Evolution of Human-Like Features Within A VUI: A Case Study of Radar Pace
Three years ago, I worked on Oakley’s Radar Pace, voice-enabled smart glasses with an interactive coaching system for running and cycling (see Figure 3). The “coach” allowed users to request information verbally (user-initiated dialogue) or to receive verbal updates from the system when it volunteered time-sensitive information relevant to the user (system-initiated output). (For more information on Radar Pace, see Danielescu and Christian’s “A Bot is Not A Polyglot: Designing Personalities for Multilingual Conversational Agents.”)
Figure 3. Oakley’s Radar Pace sunglasses have no visual interface, but they double as fashionable athletic eyewear. (Credit: Gwen Christian)

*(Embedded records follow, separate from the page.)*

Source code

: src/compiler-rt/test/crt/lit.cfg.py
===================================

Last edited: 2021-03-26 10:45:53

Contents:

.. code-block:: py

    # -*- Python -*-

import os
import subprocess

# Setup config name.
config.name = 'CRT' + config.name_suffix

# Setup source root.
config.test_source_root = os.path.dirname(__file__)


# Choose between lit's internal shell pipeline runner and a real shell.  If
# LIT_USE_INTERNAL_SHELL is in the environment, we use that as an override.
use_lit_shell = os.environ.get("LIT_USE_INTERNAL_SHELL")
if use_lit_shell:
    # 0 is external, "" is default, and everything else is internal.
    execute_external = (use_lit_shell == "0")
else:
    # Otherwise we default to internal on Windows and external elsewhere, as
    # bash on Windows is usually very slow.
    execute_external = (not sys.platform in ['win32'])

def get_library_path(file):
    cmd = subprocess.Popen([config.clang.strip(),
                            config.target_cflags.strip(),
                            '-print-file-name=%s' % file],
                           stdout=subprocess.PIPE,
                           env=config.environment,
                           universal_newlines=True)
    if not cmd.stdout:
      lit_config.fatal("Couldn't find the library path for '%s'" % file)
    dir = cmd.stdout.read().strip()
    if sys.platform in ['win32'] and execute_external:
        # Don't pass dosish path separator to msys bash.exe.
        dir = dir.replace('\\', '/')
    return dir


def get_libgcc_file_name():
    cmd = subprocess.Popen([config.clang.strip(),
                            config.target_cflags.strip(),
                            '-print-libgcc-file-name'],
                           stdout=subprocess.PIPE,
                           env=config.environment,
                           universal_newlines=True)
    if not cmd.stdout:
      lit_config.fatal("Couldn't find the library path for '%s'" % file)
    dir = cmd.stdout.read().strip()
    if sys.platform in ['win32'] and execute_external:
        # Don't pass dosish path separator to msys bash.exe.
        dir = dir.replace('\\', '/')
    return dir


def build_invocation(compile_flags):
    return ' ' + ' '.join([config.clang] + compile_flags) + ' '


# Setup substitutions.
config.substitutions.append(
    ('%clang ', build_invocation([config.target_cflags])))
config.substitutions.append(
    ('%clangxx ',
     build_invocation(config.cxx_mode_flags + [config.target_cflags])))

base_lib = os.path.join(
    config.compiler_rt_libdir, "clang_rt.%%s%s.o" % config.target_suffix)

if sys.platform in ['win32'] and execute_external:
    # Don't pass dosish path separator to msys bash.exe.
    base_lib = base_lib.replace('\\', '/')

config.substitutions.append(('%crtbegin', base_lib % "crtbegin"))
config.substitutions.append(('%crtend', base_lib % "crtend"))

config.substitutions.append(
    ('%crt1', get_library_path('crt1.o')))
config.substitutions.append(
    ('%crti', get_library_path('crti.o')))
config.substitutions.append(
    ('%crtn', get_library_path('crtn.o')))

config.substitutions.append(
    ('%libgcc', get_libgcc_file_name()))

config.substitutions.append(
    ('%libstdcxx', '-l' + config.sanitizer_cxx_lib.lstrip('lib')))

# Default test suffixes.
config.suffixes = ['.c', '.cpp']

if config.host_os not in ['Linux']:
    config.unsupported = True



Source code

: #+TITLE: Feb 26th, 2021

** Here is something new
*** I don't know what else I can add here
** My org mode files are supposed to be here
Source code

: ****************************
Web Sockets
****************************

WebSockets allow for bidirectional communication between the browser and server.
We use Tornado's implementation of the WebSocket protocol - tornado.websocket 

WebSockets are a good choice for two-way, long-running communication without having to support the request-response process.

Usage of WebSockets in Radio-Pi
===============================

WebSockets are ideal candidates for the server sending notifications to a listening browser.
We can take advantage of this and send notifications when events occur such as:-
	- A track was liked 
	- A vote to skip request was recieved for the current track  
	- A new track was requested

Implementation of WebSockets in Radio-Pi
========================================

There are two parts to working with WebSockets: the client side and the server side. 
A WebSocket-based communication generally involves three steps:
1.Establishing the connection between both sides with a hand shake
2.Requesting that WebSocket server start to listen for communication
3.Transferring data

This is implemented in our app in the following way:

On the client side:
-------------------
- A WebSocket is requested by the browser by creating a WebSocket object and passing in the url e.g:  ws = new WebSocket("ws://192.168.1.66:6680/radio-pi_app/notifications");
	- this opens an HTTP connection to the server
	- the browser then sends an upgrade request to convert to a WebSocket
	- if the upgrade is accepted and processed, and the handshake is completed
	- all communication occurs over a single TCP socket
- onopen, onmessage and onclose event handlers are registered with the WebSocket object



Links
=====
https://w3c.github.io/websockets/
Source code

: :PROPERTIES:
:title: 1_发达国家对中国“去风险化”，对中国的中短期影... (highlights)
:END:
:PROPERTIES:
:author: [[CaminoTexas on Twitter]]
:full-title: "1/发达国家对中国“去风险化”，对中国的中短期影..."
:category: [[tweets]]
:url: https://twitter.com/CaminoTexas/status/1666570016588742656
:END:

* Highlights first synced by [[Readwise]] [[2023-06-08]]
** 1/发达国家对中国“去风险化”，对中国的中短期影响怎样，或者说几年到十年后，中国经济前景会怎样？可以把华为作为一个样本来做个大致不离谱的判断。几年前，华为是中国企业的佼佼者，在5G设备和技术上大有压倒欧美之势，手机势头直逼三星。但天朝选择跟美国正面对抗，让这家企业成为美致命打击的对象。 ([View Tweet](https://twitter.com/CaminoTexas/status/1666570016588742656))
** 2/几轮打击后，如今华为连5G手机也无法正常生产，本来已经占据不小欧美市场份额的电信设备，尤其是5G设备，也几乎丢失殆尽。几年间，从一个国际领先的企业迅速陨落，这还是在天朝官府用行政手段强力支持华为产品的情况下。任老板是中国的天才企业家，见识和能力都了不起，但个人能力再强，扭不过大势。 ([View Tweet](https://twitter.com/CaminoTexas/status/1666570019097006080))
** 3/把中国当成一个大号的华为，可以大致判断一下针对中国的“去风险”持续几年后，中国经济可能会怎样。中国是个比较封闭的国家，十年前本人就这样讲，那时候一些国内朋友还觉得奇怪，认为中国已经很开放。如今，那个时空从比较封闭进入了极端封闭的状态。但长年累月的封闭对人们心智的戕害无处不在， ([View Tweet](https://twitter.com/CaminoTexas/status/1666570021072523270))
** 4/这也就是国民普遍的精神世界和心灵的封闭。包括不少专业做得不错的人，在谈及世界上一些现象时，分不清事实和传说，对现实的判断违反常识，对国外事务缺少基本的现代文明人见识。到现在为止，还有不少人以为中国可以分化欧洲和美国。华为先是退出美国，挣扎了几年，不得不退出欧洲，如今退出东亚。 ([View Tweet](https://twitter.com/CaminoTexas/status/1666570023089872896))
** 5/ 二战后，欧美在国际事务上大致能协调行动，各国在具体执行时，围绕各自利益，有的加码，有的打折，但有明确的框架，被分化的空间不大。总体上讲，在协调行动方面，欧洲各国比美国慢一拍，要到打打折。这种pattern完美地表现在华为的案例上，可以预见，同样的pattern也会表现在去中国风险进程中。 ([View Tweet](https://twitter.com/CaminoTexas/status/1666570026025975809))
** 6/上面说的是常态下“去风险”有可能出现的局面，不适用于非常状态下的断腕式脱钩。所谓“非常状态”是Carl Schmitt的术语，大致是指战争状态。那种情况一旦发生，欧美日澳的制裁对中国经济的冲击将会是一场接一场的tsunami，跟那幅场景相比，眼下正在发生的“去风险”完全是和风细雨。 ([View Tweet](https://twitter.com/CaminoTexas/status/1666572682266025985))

As an example, the user might be able to say something like, “how much farther should I run?” or “how much longer?” at any point, and the Radar Pace coach would reply with the correct response. However, the coach would also volunteer information like “you’re halfway done” or “one mile to go,” which the user might not know or be able to ask for given the activities the user was undertaking when interacting with the coach. (Being too winded to ask the coach a question was a fairly common problem among test subjects.)
The System Seemed Smart
Test feedback indicated that this was a feature that users appreciated: The system was delivering the content the users wanted before the users even knew they wanted it. This system-initiated output became a key component in making Radar Pace interactions appear human-like to the user; determining what information is relevant and then passing it along is a human-like trait.
The system-initiated output was also an opportunity to train the user in the available domains and vocabulary. The users had no understanding of the VUI domain boundaries, and the topics that Radar Pace chose to bring up in its commentary allowed the user to understand what functionalities they could access.
This did not preclude user exploration, but its guided learning provided structure for users to expand upon within that exploration, whether or not they were consciously aware of it. If Radar Pace said “your stride rate is too long,” the user knew they could say “what’s my stride rate?” or “how is my stride rate?” The more often the user interacted with Radar Pace, the more knowledge they gained about the domains and vocabulary that were available to them.
User Reactions to Human-Like Output
Users personified the Radar Pace coach and felt as though they were having a human-to-human interaction with it. Evidence for this came from user feedback to the workout compliance summary provided at the end of the coaching session when—again, a system-initiated rather than user-initiated communication—if the coach said anything about the user not completing part of a workout, the user said they felt “judged” and that the coach was “disappointed” in them. Disappointment and judgement are human traits rather than electronic ones; if you say “my sunglasses are disappointed in me,” it does not have quite the same level of melodrama.
There are five major takeaways for designers working with Voice User Interfaces:
- It is not just what you say, it is how you say it. Speech synthesis can matter just as much as natural language generation.
- Users need to understand what a voice-enabled device can and cannot do, and what it can and cannot understand, in order to use the device.
- If you have done a good enough job with your voice user interface that users subconsciously think they are in a human-to-human interaction, they will start to act like it—so make sure you have accounted for that.
- Voice user interface names can affect user perception.
- Human-like interactions can have positive and negative consequences on user feedback.